Ethiopia’s Tigray crisis: Fears of ethnic profiling stalk conflict

Africa

Some Tigrayans in Ethiopia have described how they have been harassed, detained or discriminated against since fighting began in their home region on 4 November.

Prime Minister Abiy Ahmed has emphasised that the conflict in the northern Tigray region is against a “criminal clique” within the dominant party there, the Tigray People’s Liberation Front (TPLF), but reports from elsewhere in the country suggest there is an ethnic dimension to the crisis.

Tigrayans make up around 6% of Ethiopian’s 110 million people and many live outside their regional state.

The government have, however, denied that there has been ethnic profiling and said any action carried out against individuals was for justified security reasons.

Some in the security forces said that they have been disarmed and ordered to stay at home.
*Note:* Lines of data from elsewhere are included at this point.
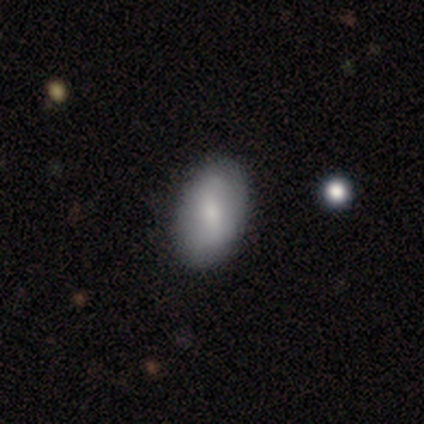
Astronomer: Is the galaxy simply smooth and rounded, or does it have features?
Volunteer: smooth — 57% (runner-up: featured or disk, 38%).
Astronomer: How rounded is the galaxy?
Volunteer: in between — 95%.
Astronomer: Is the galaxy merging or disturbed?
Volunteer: none — 83%.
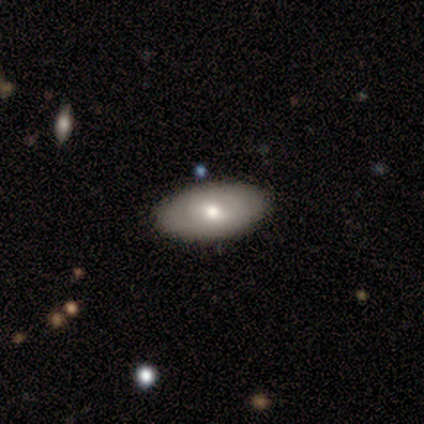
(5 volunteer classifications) A smooth galaxy with no disk features (80%) that is in between round and cigar-shaped (100%).

Vote fractions:
- Smooth or featured? smooth: 80% / featured or disk: 20% / star or artifact: 0%
- How rounded? in between: 100% / round: 0% / cigar-shaped: 0%
- Merging? none: 100% / minor disturbance: 0% / major disturbance: 0% / merger: 0%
Since coming into power in 2018, the prime minister has tried to emphasise national unity while also respecting the identities and rights of the different groups which govern the country’s 10 ethnically based federal states.

But the fallout from this conflict has exposed the difficulties of maintaining that position.

A federal soldier alleged he and others were singled out because they were Tigrayan in what he described as “shocking” treatment.

He said he was detained in a warehouse by his fellow soldiers with nearly 90 other Tigrayan members of the armed forces. They had their phones confiscated and were “treated as prisoners of war”, he alleged.

“It was only the Tigrayans who were disarmed and detained together. So, it’s obviously based on our ethnicity,” added the soldier.